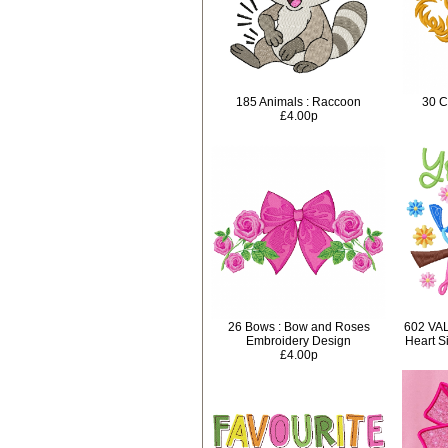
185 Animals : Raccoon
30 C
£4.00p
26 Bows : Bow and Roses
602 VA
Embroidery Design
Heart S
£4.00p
===
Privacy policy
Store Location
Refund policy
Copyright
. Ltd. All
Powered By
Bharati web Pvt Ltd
===
YOUR ASSIGNMENT:
Print the part of the listing that opens with the line containing "Privacy policy" and closes with the line containing "Bharati web Pvt Ltd", both ends included, copying each line word for word.

RESPONSE TO THIS EXERCISE:
Privacy policy
Store Location
Refund policy
Copyright
. Ltd. All
Powered By
Bharati web Pvt Ltd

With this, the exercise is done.